JEFFREY Donovan isn’t your predictable TV hero. Whereas Alex O’Loughlin (Hawaii Five-O), Nathan Fillion (Castle), Michael Weatherly (NCIS), Stephen Amell (Arrow) and Shane West (Nikita) are from the suave and charming stable – let’s not forget those perfectly sculpted torsos on some of them– Donovan has more of a paradoxical “bad boy” appeal as Michael Westen in Burn Notice.

That take-charge approach, underscored with a don’t-mess-with-me attitude, helped to win him many female fans.

The 44-year-old actor started in TV in roles that can be best described as negligible, in Homicide: Life on the Street and Law & Order in 1995. That same year, he also sauntered into the movie realm with Throwing Down.

Over the years, he, thankfully, bagged better offerings with Bait, Final Draft, Hitch, Changeling and, recently, J Edgar.

But prior to Burn Notice, all Donovan was, really, was a familiar face to fans of The Pretender, Spin City, CSI Miami, Monk and Crossing Jordan. And there was his two-episode role in Touching Evil.

If Donovan has accomplished anything, it is proving that, in defying the Hollywood stereotype, you can still bag your own series.

And he has done a rather praiseworthy job of slipping into his burned agent role.

What makes this spy drama, which is penned by Matt Nix, exciting are the dilemmas Westen is confronted with and how he achieves favourable outcomes with the aid of his trigger-happy girlfriend, Fiona Glenanne (Gabrielle Anwar), and trusty friend, Sam Axe (Bruce Campbell).

Thanks to the voiceover commentary, viewers gain insight into the deadly world of espionage as Westen slips into a plethora of cover characters in order to assist people. They also invest in the character and his determination to get to the bottom of who burned him and why.

In an interview with, Donovan shares: “Yeah, one of the fun things, that we didn’t actually realise when we first started the show, was that, even though I’m a burned spy and I’m trying to get back in, the fun of the show has always been to help the person that no one else can help, and only Michael’s skills can solve his problem. We though it’d be fun, if that certain cover ID was taken on, just like spies have to do.
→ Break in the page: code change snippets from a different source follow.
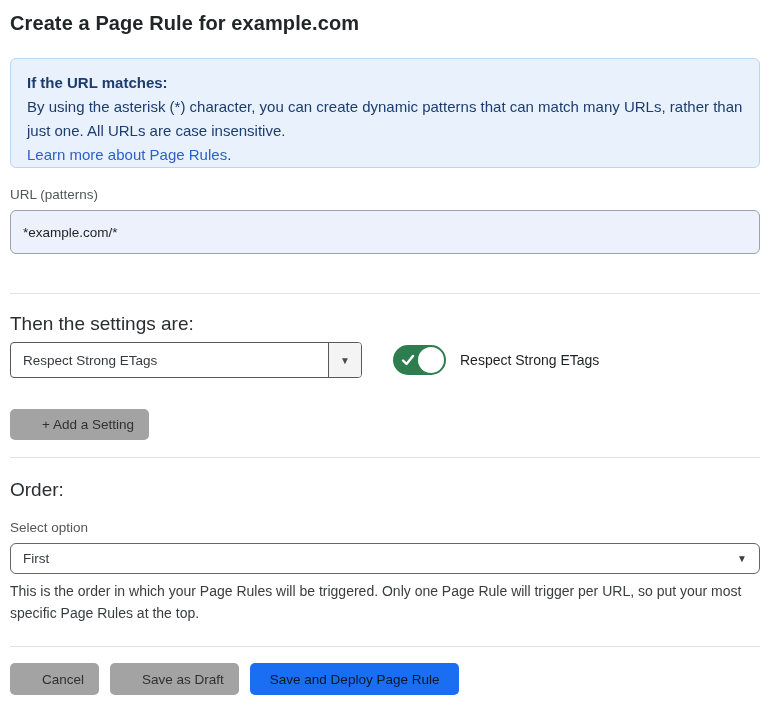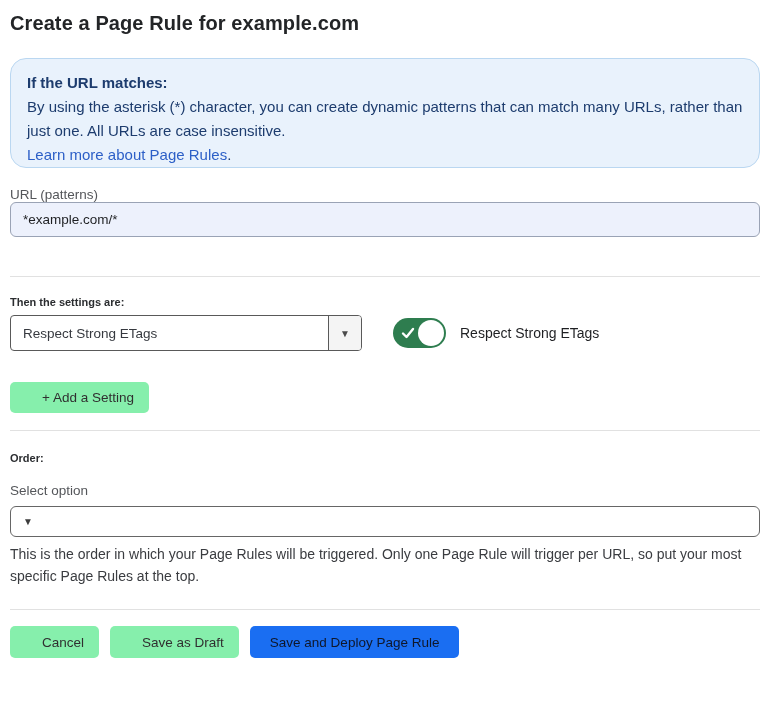--- a/index.html
+++ b/index.html
@@ -15,55 +15,56 @@
   .page-title {
     font-size: 20px; font-weight: bold; color: #232527;
     letter-spacing: 0.1px;
   }
 
   
   .info-box {
     margin-top: 23px;
     background: #e9f2fc;
     border: 1px solid #bad7f1;
-    border-radius: 16px;
+    border-radius: 6px;
     padding: 12px 16px 22px 16px;
     color: #1d3c6e;
     font-size: 15px;
     line-height: 24px;
     height: 110px;
   }
   .info-heading { font-weight: bold; }
   .info-link {
     color: #2c5fc7; cursor: pointer;
   }
 
   
   .field-label {
     margin-top: 19px;
     font-size: 13.5px; color: #54565a;
   }
   .url-input {
-    width: 100%; height: 35px;
+    margin-top: 8px;
+    width: 100%; height: 44px;
     background: #edf1fc;
     border: 1px solid #9aa3b5;
     border-radius: 6px;
     font-family: "Liberation Sans", "DejaVu Sans", sans-serif;
     font-size: 13.5px; color: #1f2023;
     padding: 0 12px;
     outline: none;
   }
 
   .divider { border: none; border-top: 1px solid #e1e1e1; }
   .divider-1 { margin-top: 39px; }
   .divider-2 { margin-top: 17px; }
   .divider-3 { margin-top: 22px; }
 
   .section-heading {
-    font-size: 11px; font-weight: bold; color: #2b2d30;
+    font-size: 19px; font-weight: normal; color: #2b2d30;
   }
   .heading-settings { margin-top: 19px; }
   .heading-order { margin-top: 21px; }
 
   .pick-label { margin-top: 25px; }
 
   
   .setting-row {
     margin-top: 7px;
     display: flex; align-items: center;
@@ -116,21 +117,21 @@
 
   
   .btn {
     font-family: "Liberation Sans", "DejaVu Sans", sans-serif;
     font-size: 13.5px;
     border: none; border-radius: 5px;
     cursor: pointer;
     height: 32px;
     padding: 0 15px;
   }
-  .btn-gray { background: #86efac; color: #303030; padding-left: 32px; }
+  .btn-gray { background: #a3a3a3; color: #303030; padding-left: 32px; }
   .btn-blue { background: #1a6ef2; color: #0f172a; padding: 0 20px; }
   .add-setting-btn { margin-top: 31px; height: 31px; }
 
   
   .order-select {
     margin-top: 8px;
     width: 100%; height: 31px;
     border: 1px solid #666666;
     border-radius: 6px;
     background: #ffffff;
@@ -193,20 +194,21 @@
 
   <button class="btn btn-gray add-setting-btn">+ Add a Setting</button>
 
   <hr class="divider divider-2">
 
   <div class="section-heading heading-order">Order:</div>
 
   <div class="field-label">Select option</div>
 
   <div class="order-select">
+    <div class="select-value">First</div>
     <span class="caret">▼</span>
   </div>
 
   <div class="help-text">This is the order in which your Page Rules will be triggered. Only one Page Rule will trigger per URL, so put your most specific Page Rules at the top.</div>
 
   <hr class="divider divider-3">
 
   <div class="footer-row">
     <button class="btn btn-gray">Cancel</button>
     <button class="btn btn-gray">Save as Draft</button>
“And some of the things that were asked of me were great. If I had to do an accent or some kind of character, it was always fun to make that up with the writer

And then, over the years, they evolved into some wacky guys and some pretty sadistic guys. So, yeah, it keeps it interesting.”

As for his most challenging cover, the actor offers: “The hardest ones were always the ones I hadn’t ever done before. Just like a writer might have a certain style that they’re comfortable with and then someone says: ‘Okay, I want you to do a short story form.’ It might be out of their comfort zone.

“One of the most difficult ones was this character I did, I think it was in season three. I think his name was Louis Cifer, as in Lucifer.

“He was a cross between the devil and Clint Eastwood and I just went out on a limb and played him. I have never received better feed- back from fans.”

This season is going to be explosive as Westen loses a loved one and that sets him off on a dangerous course.

He reveals: “I think fans are going to love the last part of season six because it focuses on Nate’s death, finding the killer and bringing him to justice.

“I think you will see a more hell-bent Michael, trying to navigate the waters towards getting back in with the CIA.

“There’s a huge event that happens between Michael and Fiona that will propel season seven, which, if all goes as planned, will be a different kind of Burn Notice because of the trajectory… but no less dangerous for Michael.”

On also wearing the producer hat, he says: “My role is to make sure the pretzel jar is full. No, I’m kidding. My role is very specific. It’s maintaining the creative truthfulness, day in and day out. One of the things we’ve found is that the tone of the show is very difficult to grasp. It’s high stakes and dangerous, but it has a little cheekiness to it.”

With several characters returning, procedure goes out the window as Weston’s survival instincts kick in. The first episode picks up with Glenanne’s interrogation after she turned herself in and Weston’s hunt for Anson, who still toys with him.

With almost 25 years’ experience, it is heartening to see Donovan finally get the acknowledgement he deserves… in his diverse roles as actor, director and producer.

• Burn Notice airs on M-Net Series (DStv channel 114) tonight at 9.30pm.